A roof prism, also called a Dachkanten prism or Dach prism (from German: Dachkante, lit. "roof edge"), is a reflective prism containing a section where two faces meet at a 90° angle, resembling the roof of a building and thus the name. Reflection from the two 90° faces returns an image that is flipped laterally across the axis where the faces meet.

Characteristic for a roof prism is that the beam is split in half, with one half of the beam hitting first one face then the other face, while it is invert for the other half of the beam. Therefore, a roof prism can be used only with some distance to focal planes, or the "edge" of the roof would introduce slight distortions. Furthermore, the angle between the two faces has to be very close to 90°, or image quality would be degraded.

The simplest roof prism is the Amici roof prism, with other common roof prism designs being the Abbe–Koenig prism, the Schmidt–Pechan prism and probably the best known being the roof pentaprism (pictured right).

A Porro prism is not a roof prism contrary to popular notion, as the Porro prism's two 90° faces usually don't meet and therefore don't form a roof edge.

Phase correction[edit]

The multiple internal reflections cause a polarization-dependent phase-lag of the transmitted light, in a manner similar to a Fresnel rhomb. This must be suppressed by multilayer phase-correction coatings applied to one of the roof surfaces to avoid unwanted interference effects and a loss of contrast in the image.

In a roof prism without a phase-correcting coating, s-polarized and p-polarized light each acquire a different geometric phase as they pass through the upper prism. When the two polarized components are recombined, interference between the s-polarized and p-polarized light results in a different intensity distribution perpendicular to the roof edge as compared to that along the roof edge. This effect reduces contrast and resolution in the image perpendicular to the roof edge, producing an inferior image compared to that from a porro prism erecting system. This roof edge diffraction effect may also be seen as a diffraction spike perpendicular to the roof edge generated by bright points in the image.

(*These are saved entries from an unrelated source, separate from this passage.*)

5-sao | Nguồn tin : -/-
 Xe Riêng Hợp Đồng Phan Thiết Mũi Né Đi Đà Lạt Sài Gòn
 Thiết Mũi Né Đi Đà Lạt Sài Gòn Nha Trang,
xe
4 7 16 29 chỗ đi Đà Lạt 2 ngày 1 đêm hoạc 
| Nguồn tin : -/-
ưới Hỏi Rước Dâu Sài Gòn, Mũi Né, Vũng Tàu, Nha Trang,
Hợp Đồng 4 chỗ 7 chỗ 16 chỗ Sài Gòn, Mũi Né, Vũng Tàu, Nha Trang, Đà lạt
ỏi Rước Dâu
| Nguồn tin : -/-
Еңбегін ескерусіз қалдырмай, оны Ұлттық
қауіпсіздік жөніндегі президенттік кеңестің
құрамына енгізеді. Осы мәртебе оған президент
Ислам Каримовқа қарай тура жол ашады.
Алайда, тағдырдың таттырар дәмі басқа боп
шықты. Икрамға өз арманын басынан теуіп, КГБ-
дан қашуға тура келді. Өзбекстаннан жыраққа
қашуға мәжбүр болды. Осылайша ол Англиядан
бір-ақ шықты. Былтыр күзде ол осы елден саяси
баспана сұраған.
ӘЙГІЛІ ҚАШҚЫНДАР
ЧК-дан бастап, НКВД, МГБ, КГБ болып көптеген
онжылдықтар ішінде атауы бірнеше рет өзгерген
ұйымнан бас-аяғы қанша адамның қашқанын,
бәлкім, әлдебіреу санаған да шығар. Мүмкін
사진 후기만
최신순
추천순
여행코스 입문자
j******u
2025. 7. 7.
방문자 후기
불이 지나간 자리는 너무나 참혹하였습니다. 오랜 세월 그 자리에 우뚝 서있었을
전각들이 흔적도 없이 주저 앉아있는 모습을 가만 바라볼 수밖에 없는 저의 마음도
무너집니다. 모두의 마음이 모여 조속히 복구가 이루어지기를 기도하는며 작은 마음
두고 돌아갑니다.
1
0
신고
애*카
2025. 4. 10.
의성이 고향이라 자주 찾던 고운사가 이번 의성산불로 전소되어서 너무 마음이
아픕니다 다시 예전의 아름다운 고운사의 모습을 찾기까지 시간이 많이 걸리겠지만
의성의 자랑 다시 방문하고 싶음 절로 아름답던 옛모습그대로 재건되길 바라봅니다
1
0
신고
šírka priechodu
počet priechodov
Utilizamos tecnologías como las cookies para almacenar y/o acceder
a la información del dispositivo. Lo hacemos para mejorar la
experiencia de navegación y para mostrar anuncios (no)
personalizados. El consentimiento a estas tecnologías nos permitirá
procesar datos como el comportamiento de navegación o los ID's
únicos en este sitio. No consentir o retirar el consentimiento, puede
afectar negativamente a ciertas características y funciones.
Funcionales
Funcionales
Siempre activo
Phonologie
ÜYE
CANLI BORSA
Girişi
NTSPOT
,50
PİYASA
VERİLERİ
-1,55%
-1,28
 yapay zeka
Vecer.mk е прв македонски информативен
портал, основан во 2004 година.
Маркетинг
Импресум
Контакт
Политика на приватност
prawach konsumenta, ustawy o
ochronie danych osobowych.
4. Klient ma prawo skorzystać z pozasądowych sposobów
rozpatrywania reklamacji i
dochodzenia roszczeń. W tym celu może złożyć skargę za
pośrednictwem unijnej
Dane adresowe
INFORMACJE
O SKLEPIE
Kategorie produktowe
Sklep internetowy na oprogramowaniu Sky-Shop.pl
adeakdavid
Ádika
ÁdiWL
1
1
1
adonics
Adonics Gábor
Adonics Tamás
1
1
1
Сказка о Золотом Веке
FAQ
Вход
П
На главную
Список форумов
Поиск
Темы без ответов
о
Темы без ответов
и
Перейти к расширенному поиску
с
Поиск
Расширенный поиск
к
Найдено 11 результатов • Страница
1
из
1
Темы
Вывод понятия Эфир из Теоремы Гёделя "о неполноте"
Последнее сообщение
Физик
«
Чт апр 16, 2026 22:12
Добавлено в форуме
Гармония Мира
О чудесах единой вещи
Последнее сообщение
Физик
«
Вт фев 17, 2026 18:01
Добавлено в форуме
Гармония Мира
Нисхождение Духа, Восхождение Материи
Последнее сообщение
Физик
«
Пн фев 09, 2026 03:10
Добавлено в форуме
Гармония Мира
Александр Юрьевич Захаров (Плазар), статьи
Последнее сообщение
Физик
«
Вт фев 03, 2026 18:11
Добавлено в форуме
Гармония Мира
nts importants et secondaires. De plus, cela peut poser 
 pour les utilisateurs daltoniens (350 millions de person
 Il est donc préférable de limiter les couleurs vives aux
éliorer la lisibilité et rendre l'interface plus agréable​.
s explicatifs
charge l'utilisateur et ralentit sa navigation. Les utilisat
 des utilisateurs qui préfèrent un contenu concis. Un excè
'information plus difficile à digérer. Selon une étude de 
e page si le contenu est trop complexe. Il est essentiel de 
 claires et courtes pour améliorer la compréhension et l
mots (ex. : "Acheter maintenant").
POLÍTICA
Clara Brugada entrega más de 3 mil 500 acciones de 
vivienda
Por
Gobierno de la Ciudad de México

This effect can be seen in the elongation of the Airy disk in the direction perpendicular to the crest of the roof as this is a diffraction from the discontinuity at the roof crest.

The unwanted interference effects are suppressed by vapour-depositing a special dielectric coating known as a phase-compensating coating on the roof surfaces of the roof prism. This coating corrects for the difference in geometric phase between s- and p-polarized light so both have effectively the same phase shift, preventing image-degrading interference.